Pris dans la tempête!

Il y a deux semaines, sois tout juste après le souper "de noël", je reçois un voyage avec départ de Montréal-Est à destination de North Kansas City, MO. Mon camion étant retourné "tout seul" à Saint-Chrysostome pour cause d'inspection annuelle, je me dois de partir de la maison très tôt. En plus, je devrai faire un arrêt Réinspection à Valleyfield avant de partir réellement pour recevoir mon autocollant de conformité pour l'année qui vient. Je sens déjà, encore chez moi, que la semaine va être longue... Une chance au moins que je n'ai pas demandé à partir dès dimanche matin, tout de suite après le "lendemain de veille"!

Très tôt pour moi en mode travail, soit à 6h00, je suis debout. Réveille la conjointe, puis la fille. Un café, quelques roties et hop, dans l'auto. Nous voilà parti pour l'aventure. Direction Saint-Chrysostome. Temps de route: deux heures et plus, sans compter les bouchons. Nous avons à traverser Montréal. Lorsque nous partons de tôt matin, dans le sens de la circulation, nous choisissons d'aller rejoindre l'autoroute 25 car c'est la seule avec une voie réservée pour les voitures à trois occupants et plus. Comme personne (ou si peu) n'est trois dans son véhicule, nous avons pratiquement toujours une voie pour nous tout seul. Très pratique, à se demander pourquoi il n'y en a pas plus et aussi pourquoi si peu de gens décident de pratiquer une forme ou une autre de covoiturage.

Arrivé au camion, je transfère le bagage dans le camion. À l'intérieur, on m'indique que ma remorque est dans la cours et que je dois arrêter au garage qui fait nos inspections annuelles. Lori, la répartitrice côté retour, m'avise que je dois faire ma livraison assez tôt vendredi, car j'aurai à me rendre à Springfield, MO avant 14 heures. Ça donne presque 4 heures de routes! Ouf! Ça ne laisse pas beaucoup de place à l'erreur. Je décide donc de partir au plus vite. Tournée d'embrassades de rigueur avec les deux femmes de ma vie, et Pout Parti par là. Il est déjà 11 heures.

J'arrive au garage à midi moins deux... en tout cas juste assez trop tard pour que la secrétaire ne soit parti pour diner. C'est elle qui fait foi de tout... elle imprime LA feuille dont j'ai besoin pour rouler après le 30 novembre. On m'indique d'aller voir P.A. en arrière. Il est bien gentil et prêt à "regarder ça" sur le champ, mais il m'explique que si la secrétaire n'est pas là, c'est pas de chance! Bon, au moins ça me laissera le temps de diner moi aussi... De retour à 13 heures.

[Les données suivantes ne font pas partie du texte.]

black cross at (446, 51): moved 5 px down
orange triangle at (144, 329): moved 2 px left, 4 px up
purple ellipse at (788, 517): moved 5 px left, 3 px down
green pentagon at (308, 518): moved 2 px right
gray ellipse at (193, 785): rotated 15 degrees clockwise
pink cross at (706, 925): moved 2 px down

P.A vérifie les deux points pour constater que les défaillances ont bien été corrigé. La première est sur la colonne de direction, la seconde est (sont, en fait) l'état des sabots de frein des roues arrières. Il m'apparait alors évident que le volant a perdu un certain jeu et est beaucoup plus ferme. Pour ce qui est des sabots, c'est probablement un relant de la fois où j'ai glacé les sabots sur ma remorque... ça ne pouvait pas ne pas avoir laissé de trace sur le camion. Le tout a pris un gros cinq minutes! Le mécanicien signe là où il doit, remet à la gentille secrétaire qui entre le tout dans le système de la SAA du Q, imprime ma copie et hop, me voilà reparti.

Pour ce voyage, à la vitesse (ou plutôt à la lenteur!) que j'opère, j'aurais dû être parti disons vers huit heures. Il est déjà passé 13 heures. J'aurai du rattrappage à faire. Au moins, je sais tout ça au moment du départ. Il ne me reste qu'à gérer le tout à ma convenance.

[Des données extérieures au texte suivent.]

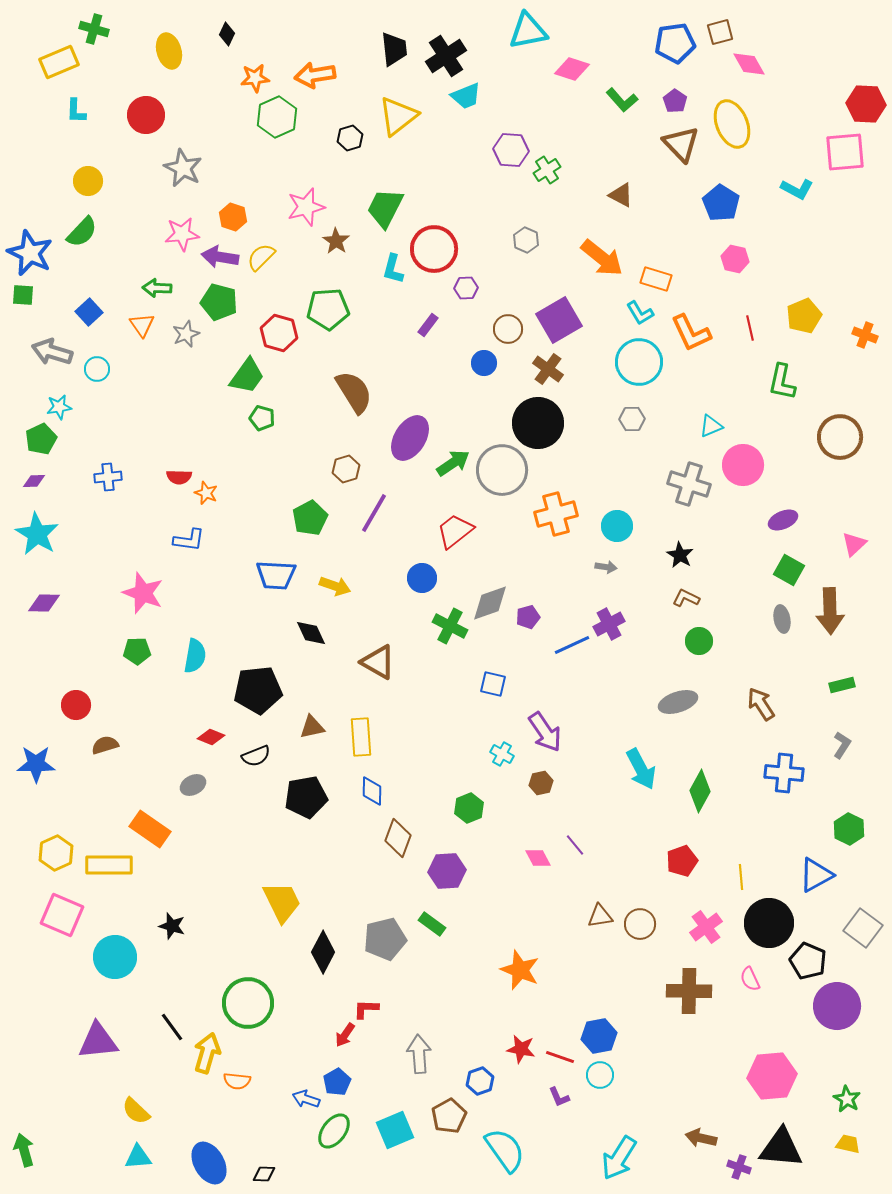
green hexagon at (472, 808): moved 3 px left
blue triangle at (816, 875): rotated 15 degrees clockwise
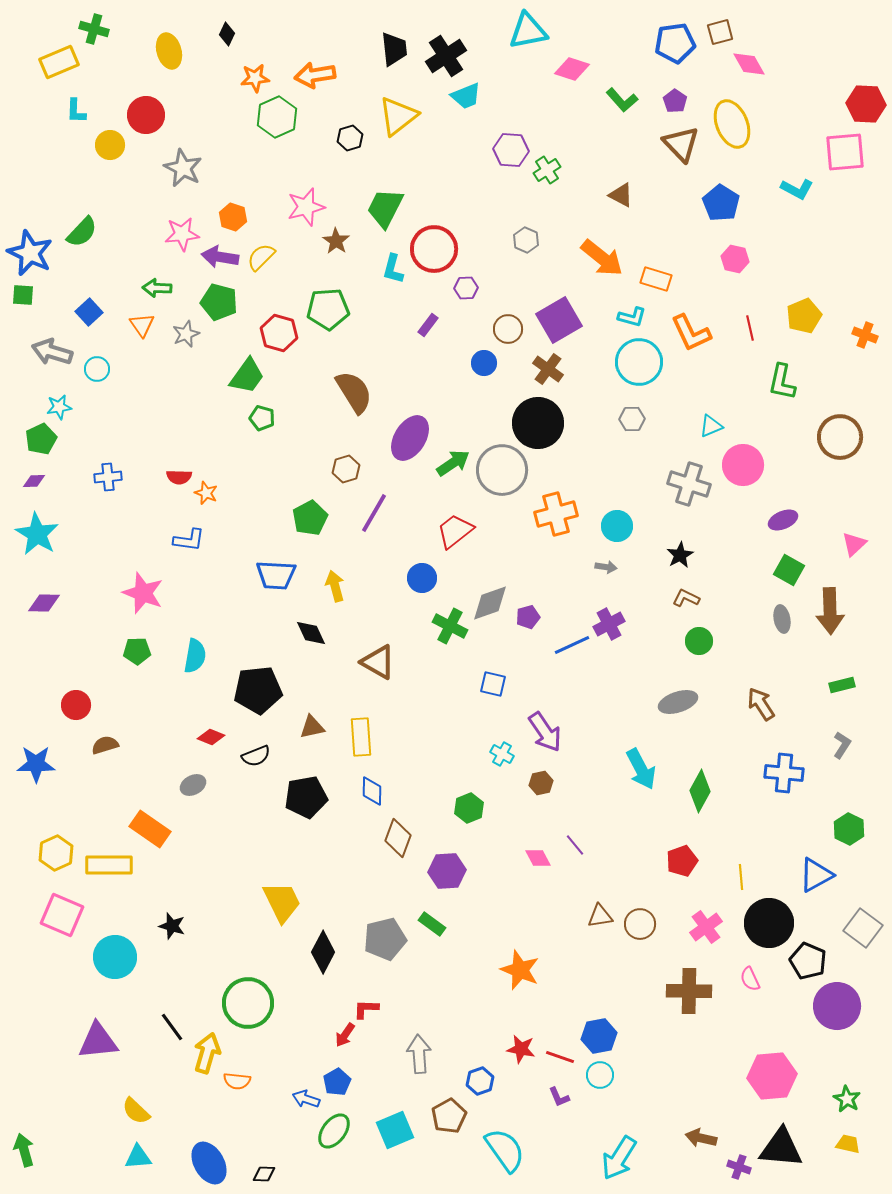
yellow circle at (88, 181): moved 22 px right, 36 px up
cyan L-shape at (640, 313): moved 8 px left, 4 px down; rotated 44 degrees counterclockwise
black star at (680, 555): rotated 12 degrees clockwise
yellow arrow at (335, 586): rotated 124 degrees counterclockwise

La première journée, sur la passionnante 401, se passe plutôt bien. Il fait beau, je suis en forme, la vie est belle. Je me couche un peu avant là où je l'aurais voulu, mais quand même toujours dans le domaine du raisonnable. Il me restera un peu plus d'une journée de route, mais en prévoyant 2 ou 3 heures pour le matin de la livraison, c'est faisable. Une bonne journée devant moi, mais faisable.

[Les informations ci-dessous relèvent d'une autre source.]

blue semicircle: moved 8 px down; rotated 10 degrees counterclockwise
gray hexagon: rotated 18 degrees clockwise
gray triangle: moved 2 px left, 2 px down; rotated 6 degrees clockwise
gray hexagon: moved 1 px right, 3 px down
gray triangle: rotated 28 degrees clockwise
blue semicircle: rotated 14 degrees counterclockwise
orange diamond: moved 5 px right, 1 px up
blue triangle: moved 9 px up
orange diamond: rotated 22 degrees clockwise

Le lendemain, je passe la douane vers 9 heures. Je suis "dans les temps". La radio commence à annoncer qu'il y a une tempête sur le mid-ouest... beaucoup de neige pour le Missouri. Bon, je traverserai le pont une fois à la rivière. De toute façon, un saguenéen n'a pas peur d'une petite bordée. Mon chemin consiste à aller prendre la US-24 entre Toledo, OH et Fort Wayne, IN, puis vers Indianapolis où je prends la I-70 vers l'ouest jusqu'à Kansas City. La route via la I-80 est à peine plus courte (environ 25 km), mais il faut passer le bouchon de Gary, IN. qui retarderait le voyage de plus de 15 minutes à coup sûr.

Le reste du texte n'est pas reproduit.